Alva Dohrmann hatte von Fischen geträumt. Und es war kein guter Traum gewesen. Es waren dunkle, sich schlangenartig bewegende Fische mit winzigen, messerscharfen Zähnen gewesen, die in trübem Wasser schwammen.

Sie blinzelte und schaute auf die Uhr. Es war bereits halb neun. Alva Dohrmann hatte am vergangenen Abend noch lange wach im Bett gesessen und war erst weggedämmert, als der Himmel sich im Osten bereits violett färbte. Ein paar Stunden Schlaf hatte sie nach der unruhigen Nacht also doch noch bekommen, aber sie fühlte sich müde und verspannt.

Bei Tageslicht, mit den Sonnenstrahlen, die durch das Laub vor den Fenstern fielen und ihre Lichtreflexe auf dem Dielenfußboden tanzen ließen, kamen ihr die Ereignisse der vergangenen Nacht längst nicht mehr so bedrohlich vor. Das Küchenmesser auf dem Nachttisch war ihr peinlich.
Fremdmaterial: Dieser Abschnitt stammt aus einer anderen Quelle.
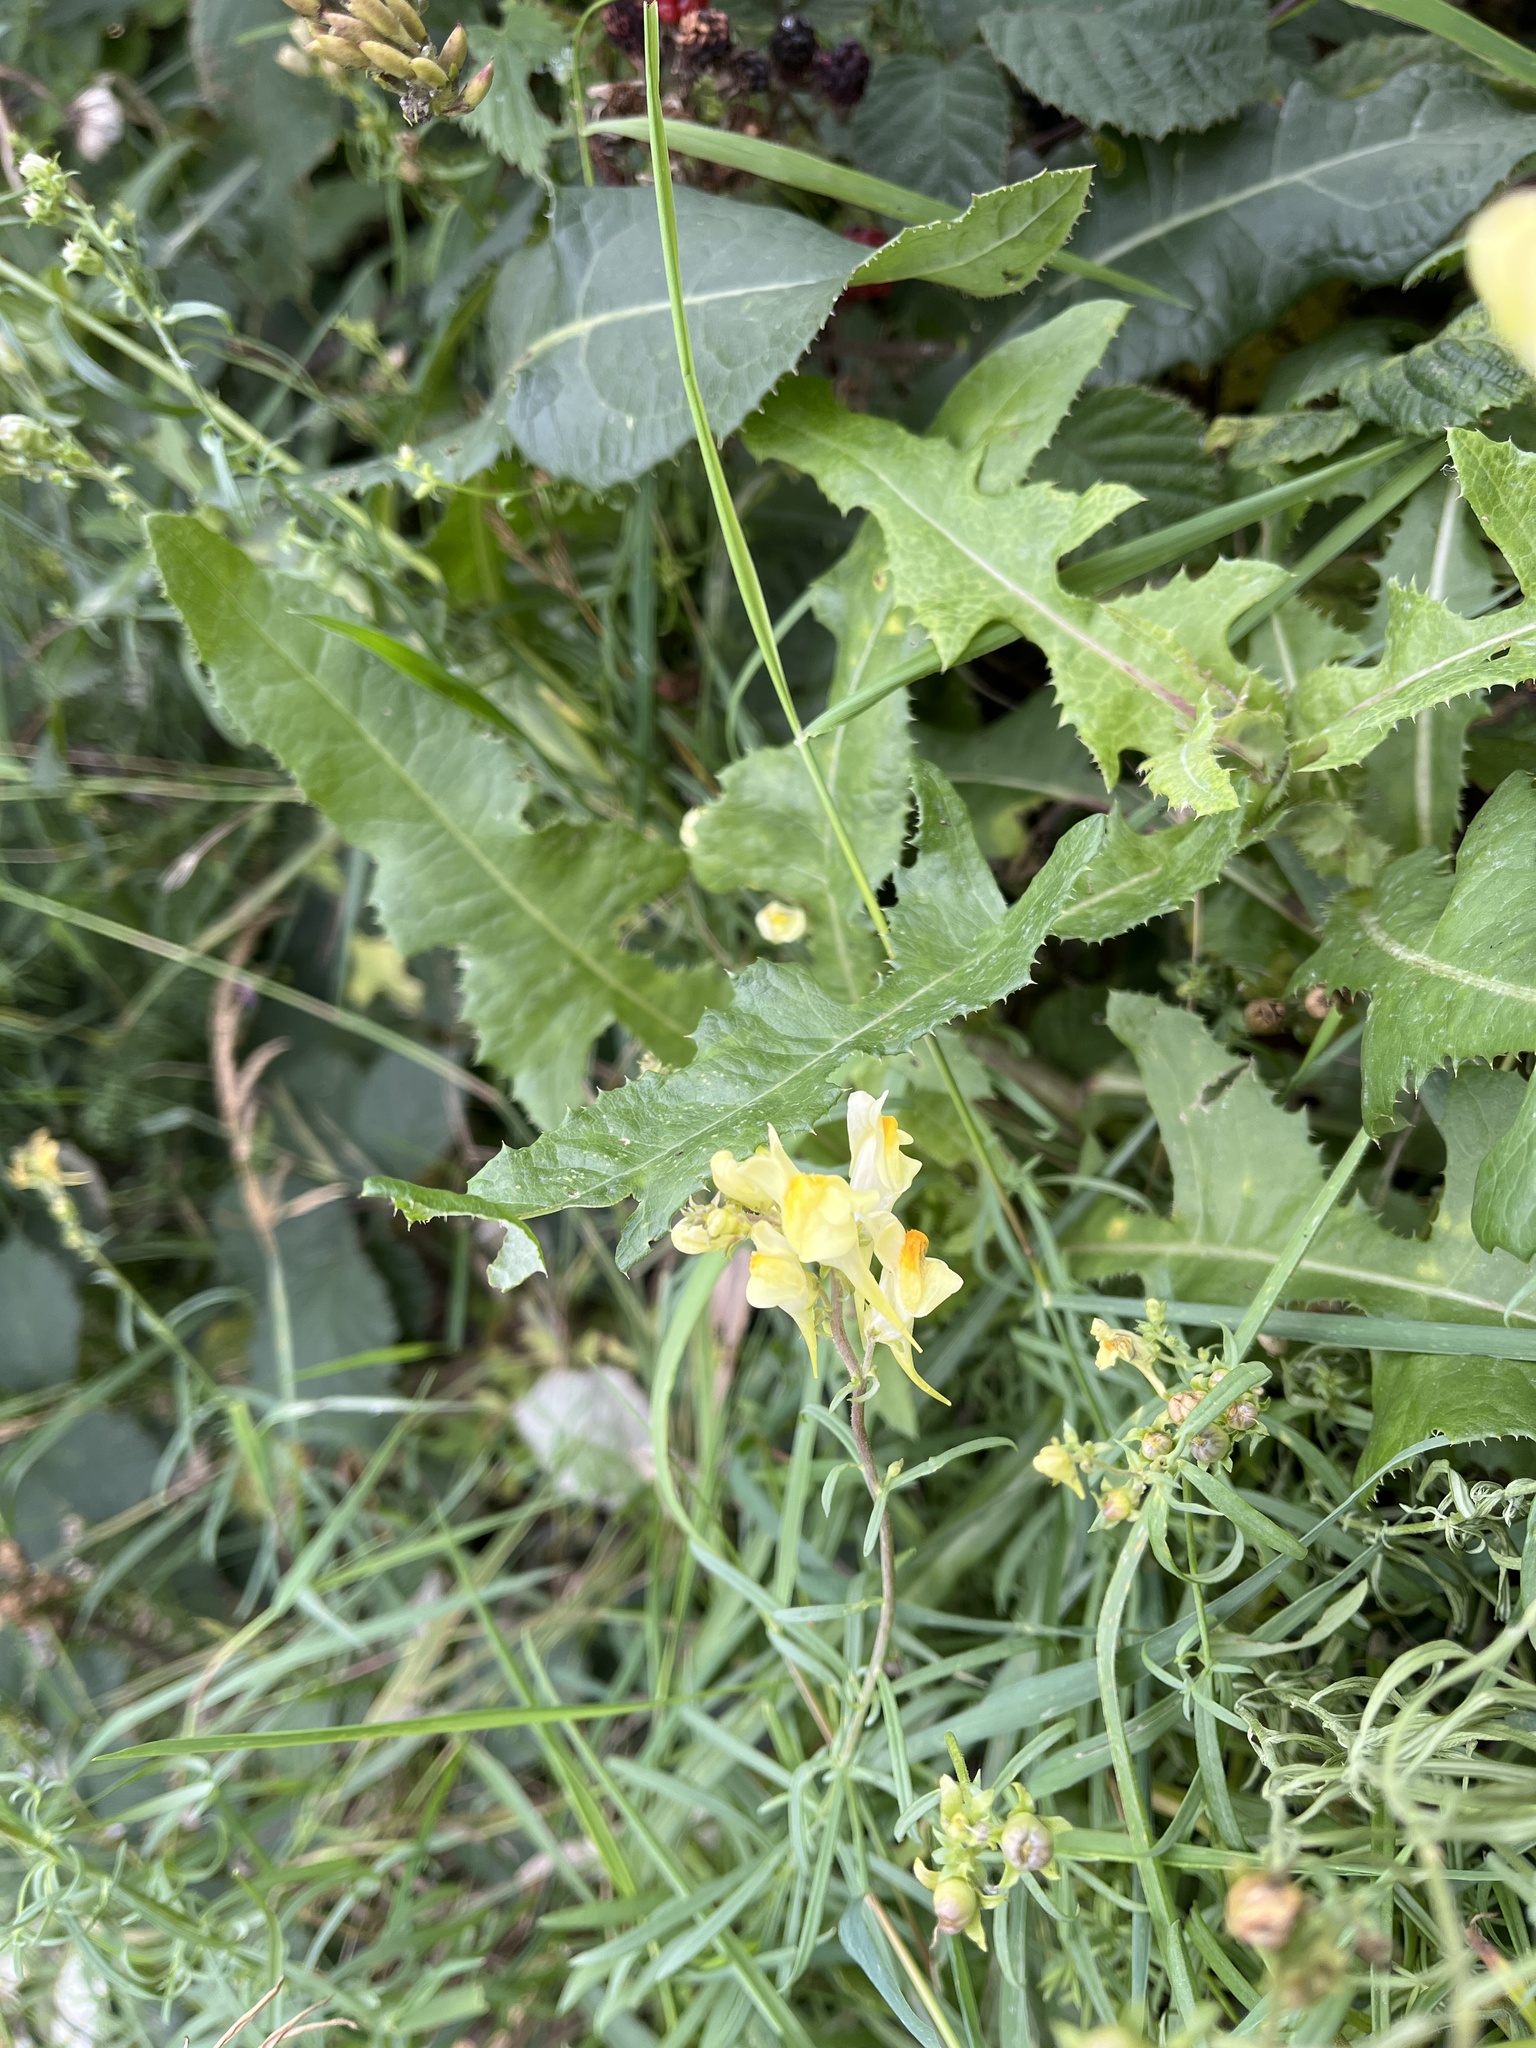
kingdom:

Als sie in die Küche tappte und sich ein Glas Milch eingoss, war Alva Dohrmann geneigt, die Geräusche und die Schatten am Fenster ihrer lebhaften Fantasie zuzuschreiben. Sie würde sich noch mal gründlich im Garten umschauen, nahm aber an, dass sie dort nichts Aufregenderes finden würde als ein paar frische Maulwurfshügel.